Task objective
No pictures in the copy. Write out the listing below exactly.

Input data
◆ ◆ ◆

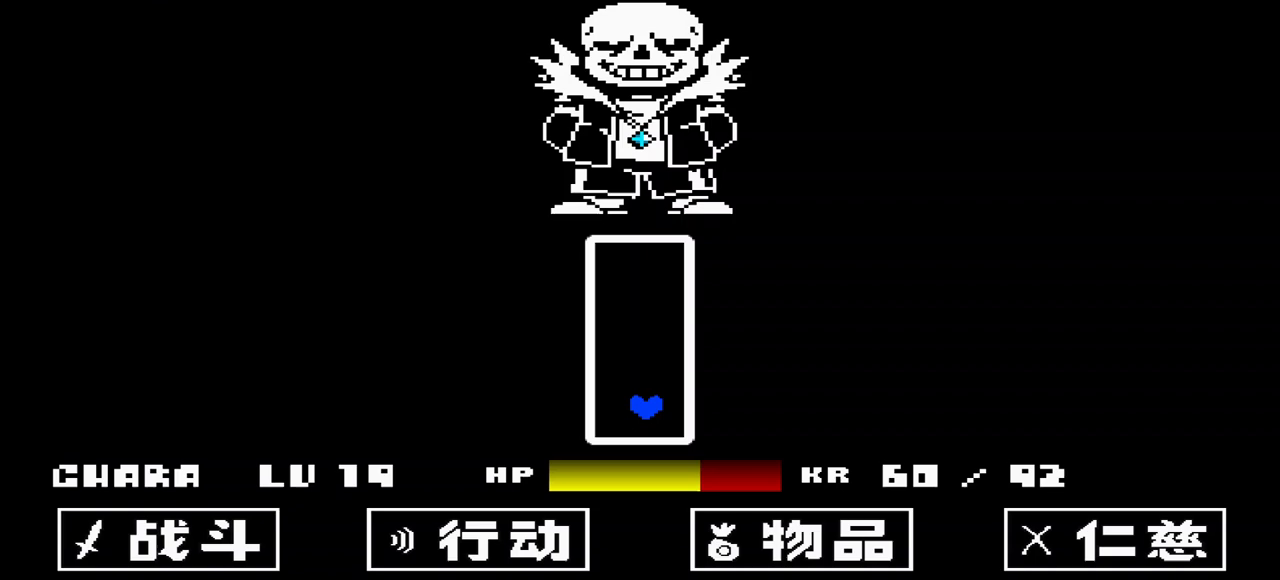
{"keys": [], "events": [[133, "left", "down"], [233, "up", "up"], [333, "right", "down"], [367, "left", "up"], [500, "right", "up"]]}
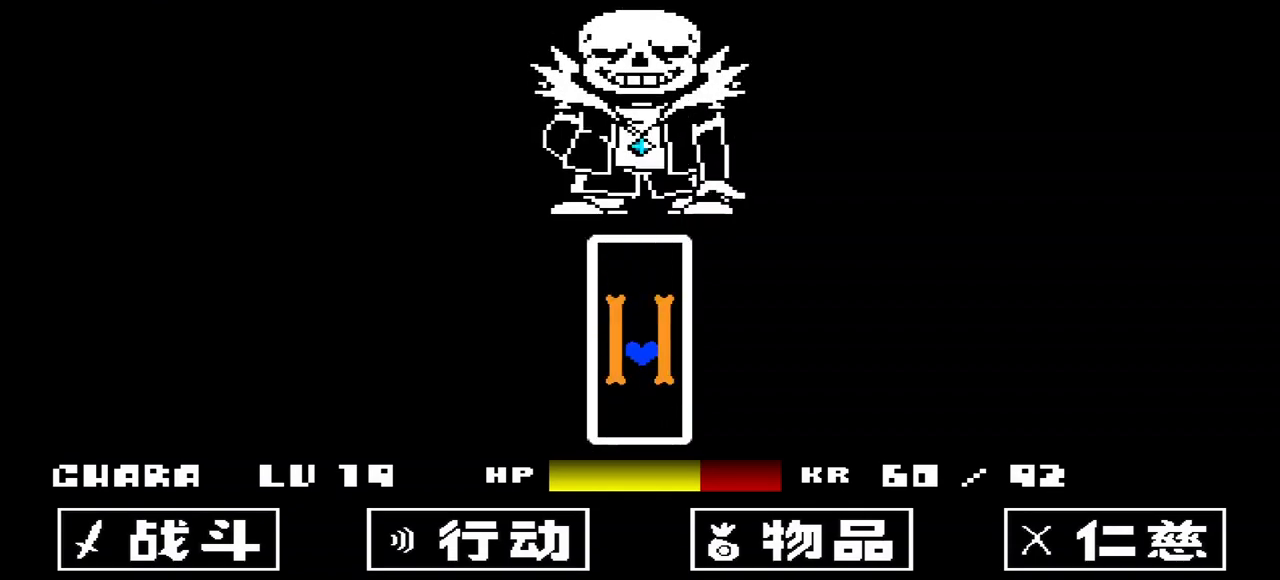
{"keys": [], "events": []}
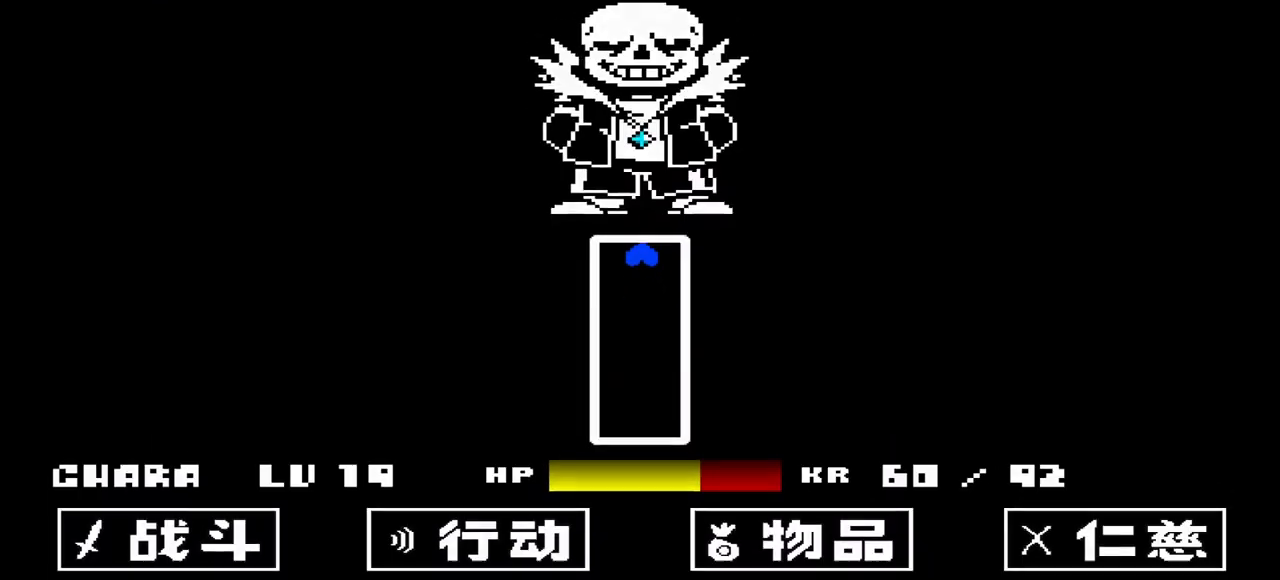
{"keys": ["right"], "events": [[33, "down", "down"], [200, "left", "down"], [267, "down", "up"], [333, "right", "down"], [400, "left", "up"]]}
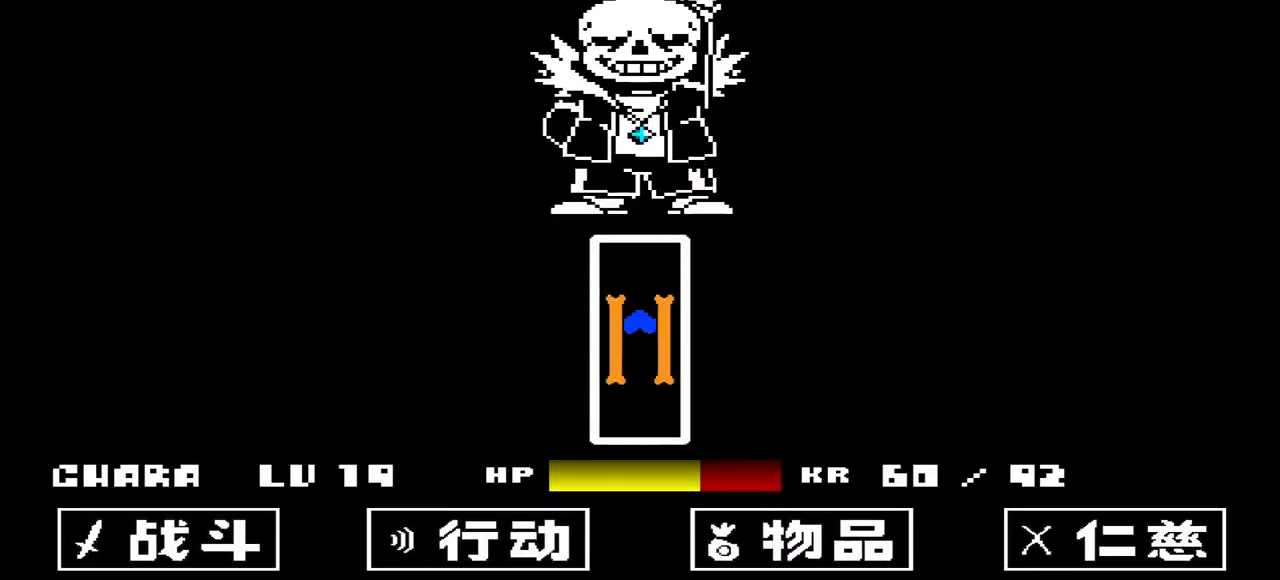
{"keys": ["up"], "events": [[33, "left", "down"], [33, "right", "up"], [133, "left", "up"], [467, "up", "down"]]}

◆ ◆ ◆

Answer below
{"keys": [], "events": [[133, "left", "down"], [233, "up", "up"], [333, "right", "down"], [367, "left", "up"], [500, "right", "up"]]}
{"keys": [], "events": []}
{"keys": ["right"], "events": [[33, "down", "down"], [200, "left", "down"], [267, "down", "up"], [333, "right", "down"], [400, "left", "up"]]}
{"keys": ["up"], "events": [[33, "left", "down"], [33, "right", "up"], [133, "left", "up"], [467, "up", "down"]]}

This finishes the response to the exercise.